Tipperary Natural Mineral Water
- Country: Ireland
- Produced by: C&C Group
- Introduced: 1986; 40 years ago
- Source: Clonmel
- Type: still
- pH: 7.2
- Calcium (Ca): 71
- Chloride (Cl): 20
- Magnesium (Mg): 13
- Nitrate (NO_{3}): 14
- Potassium (K): 1
- Sodium (Na): 20
- Sulfate (SO_{4}): 18
- TDS: 346
- Website: http://www.tipperary-water.ie

= Tipperary Natural Mineral Water =

Irish mineral water brand

Tipperary Natural Mineral Water is an Irish brand of mineral water coming from a source at Annerville, Clonmel, County Tipperary, Ireland. Tipperary Water is part of C&C Group, an Irish-owned multinational company.

==History==
Tipperary Natural Mineral Water Company was founded in 1986 by Nicholas and Patrick Cooney. The water is pumped from a depth of 100 metres.
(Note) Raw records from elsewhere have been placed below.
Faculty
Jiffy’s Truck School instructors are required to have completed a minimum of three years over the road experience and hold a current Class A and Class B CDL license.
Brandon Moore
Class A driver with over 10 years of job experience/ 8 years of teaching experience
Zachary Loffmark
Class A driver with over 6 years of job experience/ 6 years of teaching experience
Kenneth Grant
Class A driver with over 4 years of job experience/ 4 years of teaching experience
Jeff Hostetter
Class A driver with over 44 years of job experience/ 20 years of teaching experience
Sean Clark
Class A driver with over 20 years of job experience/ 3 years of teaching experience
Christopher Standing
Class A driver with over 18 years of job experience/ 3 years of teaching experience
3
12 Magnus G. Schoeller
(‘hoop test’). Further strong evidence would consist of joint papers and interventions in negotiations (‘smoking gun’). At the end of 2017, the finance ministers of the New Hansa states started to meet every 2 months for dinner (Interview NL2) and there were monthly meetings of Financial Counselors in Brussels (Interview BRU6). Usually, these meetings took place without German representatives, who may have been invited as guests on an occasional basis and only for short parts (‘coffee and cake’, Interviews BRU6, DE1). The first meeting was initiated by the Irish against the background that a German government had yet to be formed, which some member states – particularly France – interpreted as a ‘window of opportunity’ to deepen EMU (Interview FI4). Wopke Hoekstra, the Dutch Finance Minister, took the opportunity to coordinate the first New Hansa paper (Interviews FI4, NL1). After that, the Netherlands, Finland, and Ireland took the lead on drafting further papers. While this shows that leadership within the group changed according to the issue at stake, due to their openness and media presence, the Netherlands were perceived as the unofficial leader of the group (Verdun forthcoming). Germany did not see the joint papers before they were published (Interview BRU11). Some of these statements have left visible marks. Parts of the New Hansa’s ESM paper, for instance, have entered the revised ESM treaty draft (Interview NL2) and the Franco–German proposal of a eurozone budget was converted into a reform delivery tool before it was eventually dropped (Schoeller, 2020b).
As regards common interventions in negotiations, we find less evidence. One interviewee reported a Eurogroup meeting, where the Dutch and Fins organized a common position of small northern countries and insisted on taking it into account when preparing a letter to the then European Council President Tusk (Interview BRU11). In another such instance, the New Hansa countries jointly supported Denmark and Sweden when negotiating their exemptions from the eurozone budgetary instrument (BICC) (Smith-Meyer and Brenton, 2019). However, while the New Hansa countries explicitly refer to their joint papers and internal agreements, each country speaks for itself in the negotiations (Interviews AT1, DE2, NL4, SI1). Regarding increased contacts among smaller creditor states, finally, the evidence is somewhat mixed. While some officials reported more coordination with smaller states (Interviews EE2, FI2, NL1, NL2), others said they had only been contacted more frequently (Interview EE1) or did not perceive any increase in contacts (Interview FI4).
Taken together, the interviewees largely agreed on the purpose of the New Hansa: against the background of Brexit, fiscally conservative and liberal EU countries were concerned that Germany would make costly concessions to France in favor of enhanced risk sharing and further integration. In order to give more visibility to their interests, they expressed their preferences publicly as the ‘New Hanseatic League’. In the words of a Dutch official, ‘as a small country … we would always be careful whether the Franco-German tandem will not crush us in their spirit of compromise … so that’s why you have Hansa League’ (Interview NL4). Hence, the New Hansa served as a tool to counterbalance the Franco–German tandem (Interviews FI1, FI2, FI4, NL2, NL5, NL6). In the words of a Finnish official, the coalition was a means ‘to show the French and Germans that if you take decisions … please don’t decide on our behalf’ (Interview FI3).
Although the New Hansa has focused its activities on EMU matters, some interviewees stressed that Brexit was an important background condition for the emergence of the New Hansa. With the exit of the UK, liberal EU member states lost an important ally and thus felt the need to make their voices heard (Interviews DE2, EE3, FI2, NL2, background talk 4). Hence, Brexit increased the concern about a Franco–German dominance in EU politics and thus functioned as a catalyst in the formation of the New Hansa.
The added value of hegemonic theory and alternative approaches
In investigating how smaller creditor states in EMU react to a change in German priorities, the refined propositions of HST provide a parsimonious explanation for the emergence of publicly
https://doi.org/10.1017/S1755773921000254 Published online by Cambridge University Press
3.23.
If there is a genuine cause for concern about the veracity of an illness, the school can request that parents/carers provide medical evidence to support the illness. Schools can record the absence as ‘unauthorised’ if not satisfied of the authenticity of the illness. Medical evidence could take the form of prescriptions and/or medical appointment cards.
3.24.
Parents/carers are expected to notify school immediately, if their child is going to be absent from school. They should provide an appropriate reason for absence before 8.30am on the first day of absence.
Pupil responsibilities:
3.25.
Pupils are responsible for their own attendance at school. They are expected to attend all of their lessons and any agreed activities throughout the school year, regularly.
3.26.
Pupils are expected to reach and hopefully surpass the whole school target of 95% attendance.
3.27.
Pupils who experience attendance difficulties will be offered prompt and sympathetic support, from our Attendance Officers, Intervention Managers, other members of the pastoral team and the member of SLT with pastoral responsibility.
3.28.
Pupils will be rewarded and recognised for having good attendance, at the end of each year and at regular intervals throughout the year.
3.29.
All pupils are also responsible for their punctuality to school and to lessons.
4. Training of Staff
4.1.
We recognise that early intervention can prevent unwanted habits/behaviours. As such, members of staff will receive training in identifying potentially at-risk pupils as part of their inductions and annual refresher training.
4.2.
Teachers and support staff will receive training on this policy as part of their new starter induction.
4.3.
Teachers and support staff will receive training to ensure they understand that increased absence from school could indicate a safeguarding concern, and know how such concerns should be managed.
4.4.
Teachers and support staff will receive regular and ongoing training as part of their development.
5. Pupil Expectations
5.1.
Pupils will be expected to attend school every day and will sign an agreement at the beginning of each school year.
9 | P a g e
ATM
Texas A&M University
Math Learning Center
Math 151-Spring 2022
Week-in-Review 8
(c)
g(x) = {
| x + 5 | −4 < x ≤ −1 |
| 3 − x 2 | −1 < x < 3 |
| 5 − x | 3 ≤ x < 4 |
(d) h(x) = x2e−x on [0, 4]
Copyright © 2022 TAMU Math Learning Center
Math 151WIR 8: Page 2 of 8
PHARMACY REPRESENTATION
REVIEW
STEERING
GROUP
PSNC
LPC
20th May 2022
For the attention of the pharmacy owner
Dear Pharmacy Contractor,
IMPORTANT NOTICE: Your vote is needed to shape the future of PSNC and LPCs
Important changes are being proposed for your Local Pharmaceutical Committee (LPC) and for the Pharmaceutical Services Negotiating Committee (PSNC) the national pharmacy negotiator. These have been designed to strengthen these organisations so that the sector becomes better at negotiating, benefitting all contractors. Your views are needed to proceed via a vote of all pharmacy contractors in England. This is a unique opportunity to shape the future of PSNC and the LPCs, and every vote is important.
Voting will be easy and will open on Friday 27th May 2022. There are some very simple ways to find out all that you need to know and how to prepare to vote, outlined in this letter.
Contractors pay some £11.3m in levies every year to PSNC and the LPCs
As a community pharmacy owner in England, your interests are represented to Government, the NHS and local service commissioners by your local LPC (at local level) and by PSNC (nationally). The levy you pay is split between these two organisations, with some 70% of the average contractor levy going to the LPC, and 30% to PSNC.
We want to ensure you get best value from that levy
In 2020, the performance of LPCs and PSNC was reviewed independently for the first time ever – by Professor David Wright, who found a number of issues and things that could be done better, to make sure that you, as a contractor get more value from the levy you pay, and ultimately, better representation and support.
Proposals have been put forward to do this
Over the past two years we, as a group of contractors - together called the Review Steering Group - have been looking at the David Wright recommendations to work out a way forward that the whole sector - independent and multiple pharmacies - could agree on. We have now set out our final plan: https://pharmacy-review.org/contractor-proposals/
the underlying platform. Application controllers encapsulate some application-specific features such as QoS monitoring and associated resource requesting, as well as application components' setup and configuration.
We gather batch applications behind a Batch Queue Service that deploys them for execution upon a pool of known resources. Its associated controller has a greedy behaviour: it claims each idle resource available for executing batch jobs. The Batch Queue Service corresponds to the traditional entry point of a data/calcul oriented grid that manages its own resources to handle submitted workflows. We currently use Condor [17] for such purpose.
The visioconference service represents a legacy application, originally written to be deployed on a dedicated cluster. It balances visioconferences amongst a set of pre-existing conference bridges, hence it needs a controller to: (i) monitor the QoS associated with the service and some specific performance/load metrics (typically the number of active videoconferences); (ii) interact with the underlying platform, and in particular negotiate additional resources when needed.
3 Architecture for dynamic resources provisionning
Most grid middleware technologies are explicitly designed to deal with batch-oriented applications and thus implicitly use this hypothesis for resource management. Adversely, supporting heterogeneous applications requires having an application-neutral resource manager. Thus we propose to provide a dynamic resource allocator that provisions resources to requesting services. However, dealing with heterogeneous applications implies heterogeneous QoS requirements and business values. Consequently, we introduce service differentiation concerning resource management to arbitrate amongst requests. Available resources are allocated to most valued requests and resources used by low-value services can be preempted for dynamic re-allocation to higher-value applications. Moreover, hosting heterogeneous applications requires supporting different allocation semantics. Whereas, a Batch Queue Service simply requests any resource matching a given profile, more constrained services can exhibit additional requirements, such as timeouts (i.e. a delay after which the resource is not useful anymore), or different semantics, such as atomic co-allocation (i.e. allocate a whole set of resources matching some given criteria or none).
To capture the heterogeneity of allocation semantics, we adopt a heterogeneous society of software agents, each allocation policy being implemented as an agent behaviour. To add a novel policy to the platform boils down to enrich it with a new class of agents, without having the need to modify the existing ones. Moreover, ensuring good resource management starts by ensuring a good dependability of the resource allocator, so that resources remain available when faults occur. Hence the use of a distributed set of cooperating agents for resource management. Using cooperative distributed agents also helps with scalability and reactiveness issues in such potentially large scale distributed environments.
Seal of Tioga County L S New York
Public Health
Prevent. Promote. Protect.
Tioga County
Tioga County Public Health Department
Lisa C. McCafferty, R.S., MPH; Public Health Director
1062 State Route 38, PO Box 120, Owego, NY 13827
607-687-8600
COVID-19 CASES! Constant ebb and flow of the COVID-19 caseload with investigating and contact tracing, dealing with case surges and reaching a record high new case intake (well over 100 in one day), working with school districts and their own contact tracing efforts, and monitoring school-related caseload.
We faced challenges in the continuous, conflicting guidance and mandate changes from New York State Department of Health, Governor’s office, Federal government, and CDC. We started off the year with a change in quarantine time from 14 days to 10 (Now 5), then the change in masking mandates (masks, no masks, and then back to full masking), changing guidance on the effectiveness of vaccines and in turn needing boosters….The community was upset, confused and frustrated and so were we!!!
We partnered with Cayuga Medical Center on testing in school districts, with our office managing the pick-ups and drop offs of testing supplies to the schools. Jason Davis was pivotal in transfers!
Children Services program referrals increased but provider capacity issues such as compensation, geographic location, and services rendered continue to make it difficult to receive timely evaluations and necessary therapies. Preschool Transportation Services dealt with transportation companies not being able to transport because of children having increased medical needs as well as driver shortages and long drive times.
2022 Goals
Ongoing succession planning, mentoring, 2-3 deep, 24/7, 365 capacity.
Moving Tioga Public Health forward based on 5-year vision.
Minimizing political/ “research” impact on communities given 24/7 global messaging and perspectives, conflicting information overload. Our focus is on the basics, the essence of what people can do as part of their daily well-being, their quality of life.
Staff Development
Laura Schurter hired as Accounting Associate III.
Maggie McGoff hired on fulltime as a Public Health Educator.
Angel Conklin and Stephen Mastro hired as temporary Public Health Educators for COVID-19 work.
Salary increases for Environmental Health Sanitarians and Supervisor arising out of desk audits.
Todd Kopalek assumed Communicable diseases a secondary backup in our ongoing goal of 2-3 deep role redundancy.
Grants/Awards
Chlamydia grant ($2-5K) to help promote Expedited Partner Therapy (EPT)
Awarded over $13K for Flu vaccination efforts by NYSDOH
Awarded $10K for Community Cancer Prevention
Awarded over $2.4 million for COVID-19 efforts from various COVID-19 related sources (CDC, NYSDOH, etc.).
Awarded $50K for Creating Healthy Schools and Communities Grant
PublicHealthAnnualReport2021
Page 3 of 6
In 1987, Tipperary Natural Mineral Water was the first Irish bottled water to qualify for the European Union's Natural Mineral Water status. In 2012, C&C Group acquired Gleeson Group for €12.4m. In 2016, seeking to cut costs C&C closed the water-bottling plant in Borrisoleigh which employed 140 staff. Production was moved to Clonmel County Tipperary.

In 2019 the former Borrisoleigh water-bottling plant was sold to Oscar Wilde Water, a company owned by entrepreneur John Hegarty.